The image below was obtained during the same first session and shows a wider angle view. This was obtained with the camera set to its maximum 4 Mpixel resolution (2304 x 1728) and held near a 25 mm Plössl ocular used with the 2x Barlow. If viewed at full size, the Clavius area is almost on the same scale as in the upper image and similar resolution has been obtained. Yet, the use of higher camera resolution and a longer focal length eyepiece has enabled a much larger area of the Moon's surface to be captured in one shot. The greater eye relief (3) of the longer focal length Plössl also enabled the image to be obtained more easily with less risk of vignetting. Both these images were obtained with the camera hand-held.
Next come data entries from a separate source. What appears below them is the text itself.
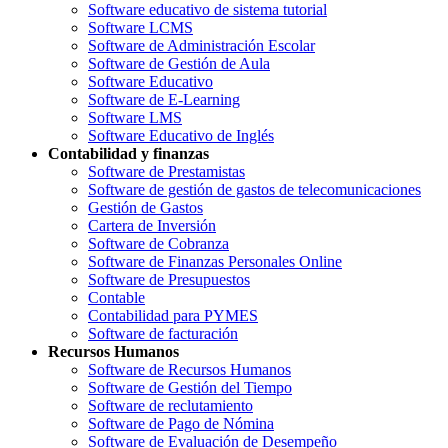
Software educativo de sistema tutorial
Software LCMS
Software de Administración Escolar
Software de Gestión de Aula
Software Educativo
Software de E-Learning
Software LMS
Software Educativo de Inglés
Contabilidad y finanzas
Software de Prestamistas
Software de gestión de gastos de telecomunicaciones
Gestión de Gastos
Cartera de Inversión
Software de Cobranza
Software de Finanzas Personales Online
Software de Presupuestos
Contable
Contabilidad para PYMES
Software de facturación
Recursos Humanos
Software de Recursos Humanos
Software de Gestión del Tiempo
Software de reclutamiento
Software de Pago de Nómina
Software de Evaluación de Desempeño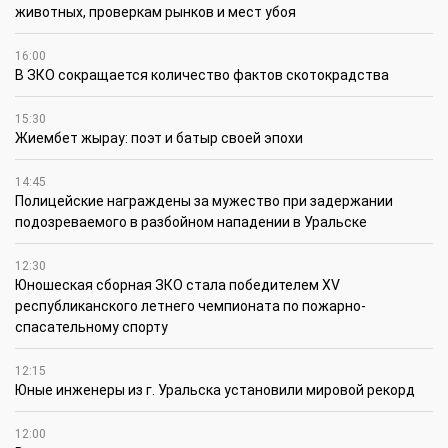
животных, проверкам рынков и мест убоя
16:00
В ЗКО сокращается количество фактов скотокрадства
15:30
Жиембет жырау: поэт и батыр своей эпохи
14:45
Полицейские награждены за мужество при задержании
подозреваемого в разбойном нападении в Уральске
12:30
Юношеская сборная ЗКО стала победителем XV
республиканского летнего чемпионата по пожарно-
спасательному спорту
12:15
Юные инженеры из г. Уральска установили мировой рекорд
12:00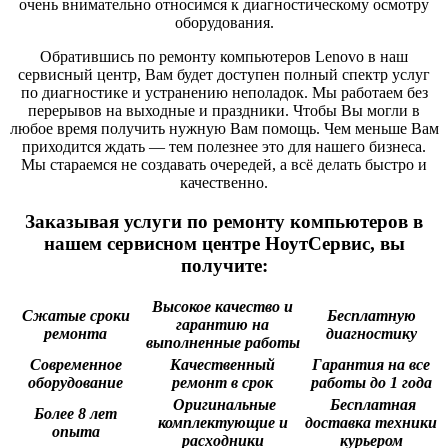
очень внимательно относимся к диагностическому осмотру
оборудования.
Обратившись по ремонту компьютеров Lenovo в наш
сервисный центр, Вам будет доступен полный спектр услуг
по диагностике и устранению неполадок. Мы работаем без
перерывов на выходные и праздники. Чтобы Вы могли в
любое время получить нужную Вам помощь. Чем меньше Вам
приходится ждать — тем полезнее это для нашего бизнеса.
Мы стараемся не создавать очередей, а всё делать быстро и
качественно.
Заказывая услуги по ремонту компьютеров в
нашем сервисном центре НоутСервис, вы
получите:
Высокое качество и
Сжатые сроки
Бесплатную
гарантию на
ремонта
диагностику
выполненные работы
Современное
Качественный
Гарантия на все
оборудование
ремонт в срок
работы до 1 года
Оригинальные
Бесплатная
Более 8 лет
комплектующие и
доставка техники
опыта
расходники
курьером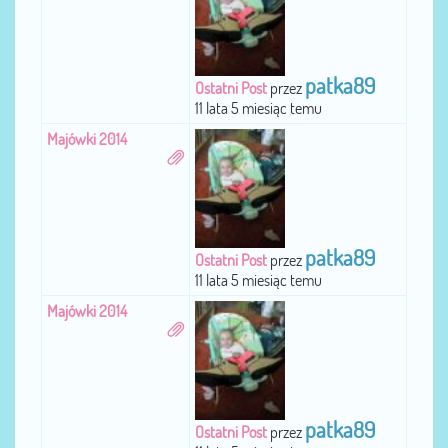
patka89
Ostatni Post
przez
11 lata 5 miesiąc temu
Majówki 2014
patka89
Ostatni Post
przez
11 lata 5 miesiąc temu
Majówki 2014
patka89
Ostatni Post
przez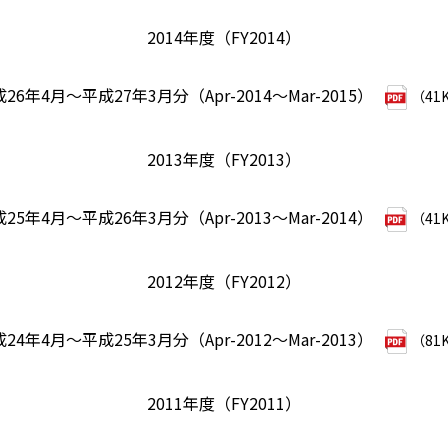
2014年度（FY2014）
26年4月～平成27年3月分（Apr-2014～Mar-2015）
（41
2013年度（FY2013）
25年4月～平成26年3月分（Apr-2013～Mar-2014）
（41
2012年度（FY2012）
24年4月～平成25年3月分（Apr-2012～Mar-2013）
（81
2011年度（FY2011）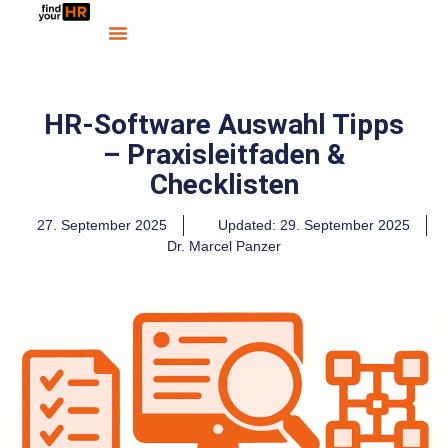
HR-Software Auswahl Tipps
– Praxisleitfaden &
Checklisten
27. September 2025
Updated: 29. September 2025
Dr. Marcel Panzer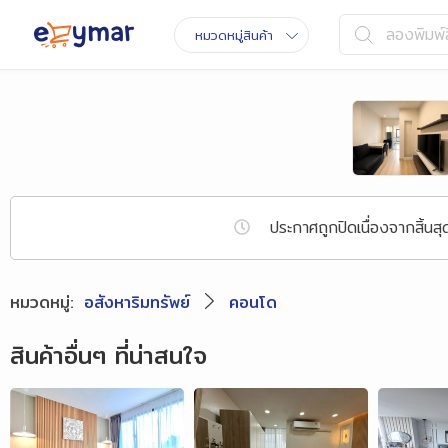
ลองพิมพ์ส
หมวดหมู่สินค้า
ประกาศถูกปิดเนื่องจากสิ
หมวดหมู่
:
อสังหาริมทรัพย์
คอนโด
สินค้าอื่นๆ ที่น่าสนใจ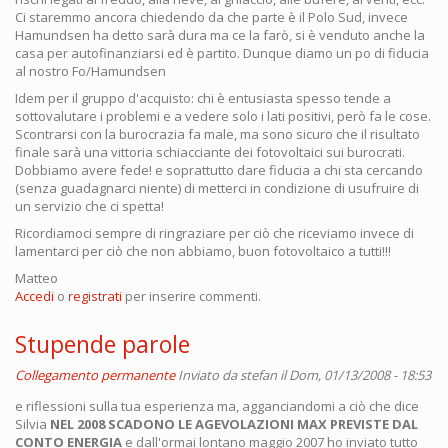
Ci staremmo ancora chiedendo da che parte è il Polo Sud, invece
Hamundsen ha detto sarà dura ma ce la farò, si è venduto anche la
casa per autofinanziarsi ed è partito. Dunque diamo un po di fiducia
al nostro Fo/Hamundsen
Idem per il gruppo d'acquisto: chi è entusiasta spesso tende a
sottovalutare i problemi e a vedere solo i lati positivi, però fa le cose.
Scontrarsi con la burocrazia fa male, ma sono sicuro che il risultato
finale sarà una vittoria schiacciante dei fotovoltaici sui burocrati.
Dobbiamo avere fede! e soprattutto dare fiducia a chi sta cercando
(senza guadagnarci niente) di metterci in condizione di usufruire di
un servizio che ci spetta!
Ricordiamoci sempre di ringraziare per ciò che riceviamo invece di
lamentarci per ciò che non abbiamo, buon fotovoltaico a tutti!!!
Matteo
Accedi
o
registrati
per inserire commenti.
Stupende parole
Collegamento permanente
Inviato da
stefan
il Dom, 01/13/2008 - 18:53
e riflessioni sulla tua esperienza ma, agganciandomi a ciò che dice
Silvia
NEL 2008 SCADONO LE AGEVOLAZIONI MAX PREVISTE DAL
CONTO ENERGIA
e dall'ormai lontano maggio 2007 ho inviato tutto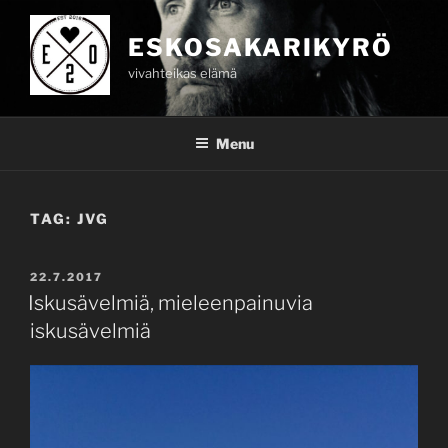
Skip
to
ESKOSAKARIKYRÖ
content
vivahteikas elämä
Menu
TAG:
JVG
POSTED
22.7.2017
ON
Iskusävelmiä, mieleenpainuvia
iskusävelmiä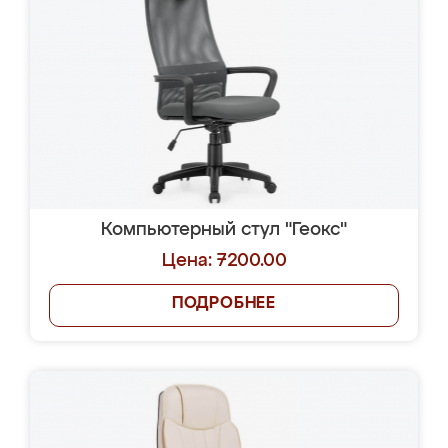
Компьютерный стул "Геокс"
Цена: 7200.00
ПОДРОБНЕЕ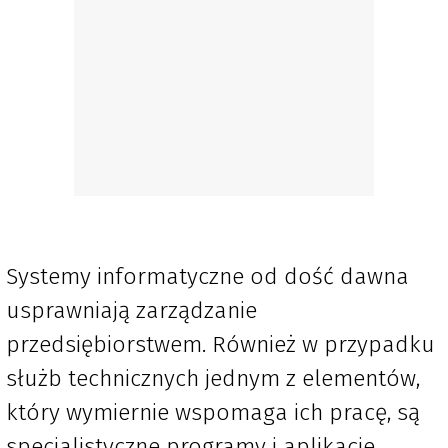
Systemy informatyczne od dość dawna
usprawniają zarządzanie
przedsiębiorstwem. Również w przypadku
służb technicznych jednym z elementów,
który wymiernie wspomaga ich pracę, są
specjalistyczne programy i aplikacje.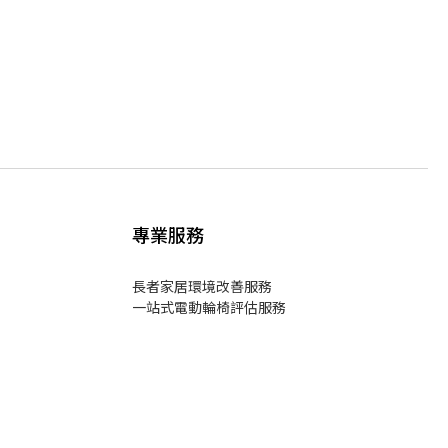
專業服務
長者家居環境改善服務
一站式電動輪椅評估服務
They have also been converted to grey scale and cropped, and the lower image has been rotated by 30 degrees.

While these initial images obtained with the digital camera already surpass - in terms of resolution - those I obtained with film camera techniques, there is much still to investigate. For example, fixing the camera position (either with a tripod or with a telescope-mounted device) should reduce the likelihood of vignetting. Also, multiple images obtained during an observing session could be digitally 'stacked' to improve resolution. Camera resolution options and other digital post-processing techniques remain to be explored. Please follow the links below to further pages describing such investigations:

The links below are for pages of gallery images obtained with the digicam:

Please direct comments on this website to:


1. A Hartmann mask is an opaque cover for the objective end of the telescope, with two or more similar large diameter holes in it. Light received from a bright star will form a double image (or a multiple image, if more than two holes) at the eyepiece when the telescope is incorrectly focused. As the image becomes focused, the images merge, becoming fully superimposed when the telescope is focused. Further details can be found by following this link to a site by Jerry Lodriguss.

2. Cook, J., 'The Hatfield Photographic Lunar Atlas', Springer-Verlag, London, 1999.

3. 'Eye relief' is a measure of how far from an eyepiece is the plane of the exit pupil - the disc of light projected by the eyepiece when the telescope is focused on a celestial object. This is where the pupil of the user's eye should be placed and varies with eyepiece design and focal length. For Plössl eyepieces the eye relief is about three quarters of the focal length, so about 18 mm for a 25 mm Plössl.